───── EXERCISE INPUTS ─────

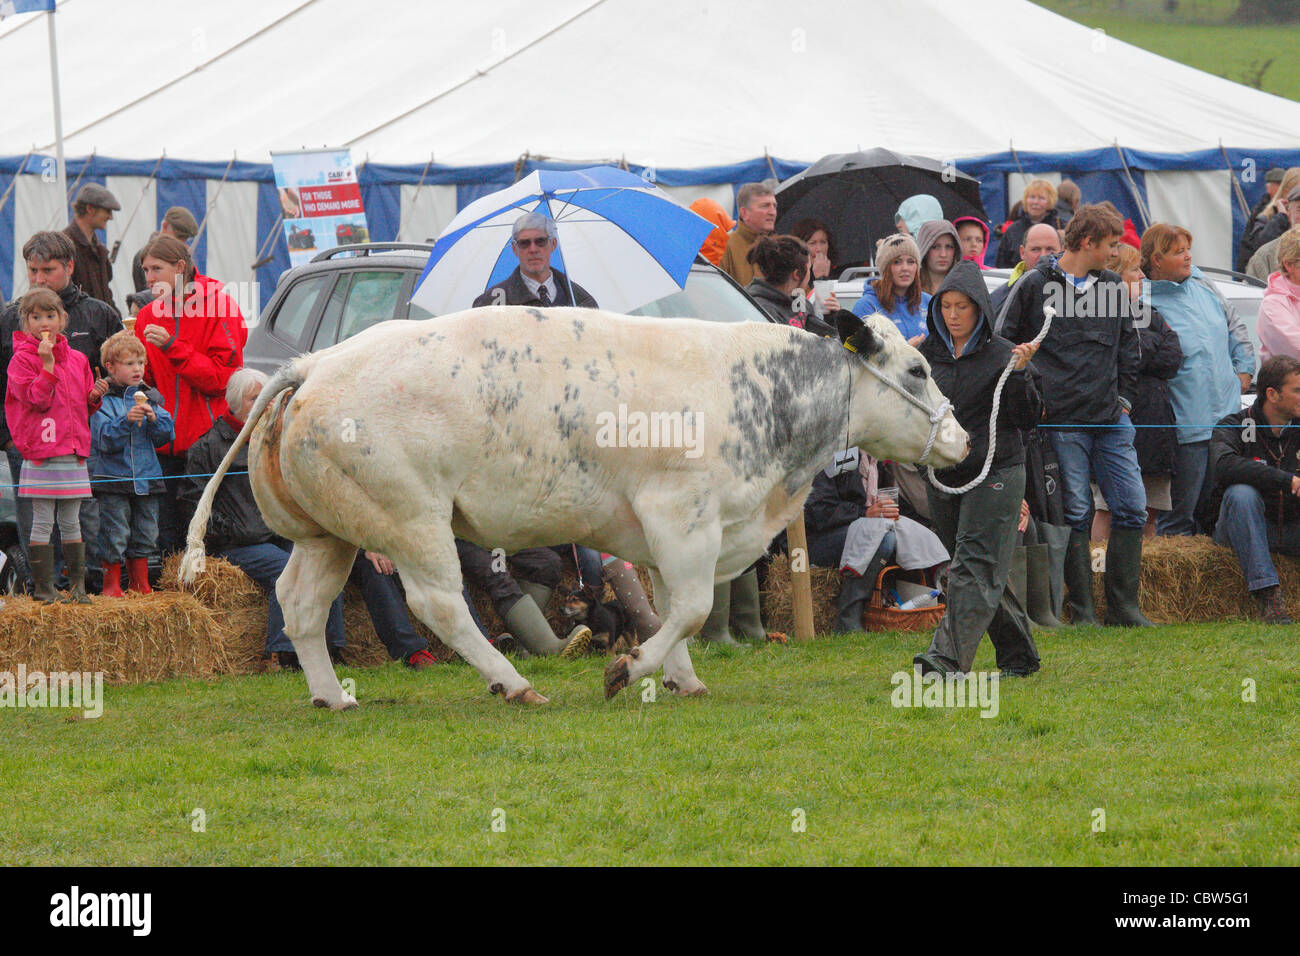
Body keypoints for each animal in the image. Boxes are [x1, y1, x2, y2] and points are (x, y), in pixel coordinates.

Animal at [180, 306, 967, 712]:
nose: (961, 438)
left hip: (328, 534)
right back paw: (514, 683)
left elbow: (668, 606)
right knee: (440, 605)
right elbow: (688, 608)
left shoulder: (671, 532)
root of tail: (314, 363)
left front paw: (679, 678)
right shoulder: (683, 516)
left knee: (300, 605)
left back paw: (332, 697)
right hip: (411, 521)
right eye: (917, 369)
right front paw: (630, 670)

─────

_WHAT IS EXPECTED_.
Exactly as they appear, output the line holding "left knee: (300, 605)" and all lines after it through the end of the listing above, and only those.

_THE ANSWER_.
left knee: (300, 605)
left back paw: (332, 697)
right hip: (411, 521)
right eye: (917, 369)
right front paw: (630, 670)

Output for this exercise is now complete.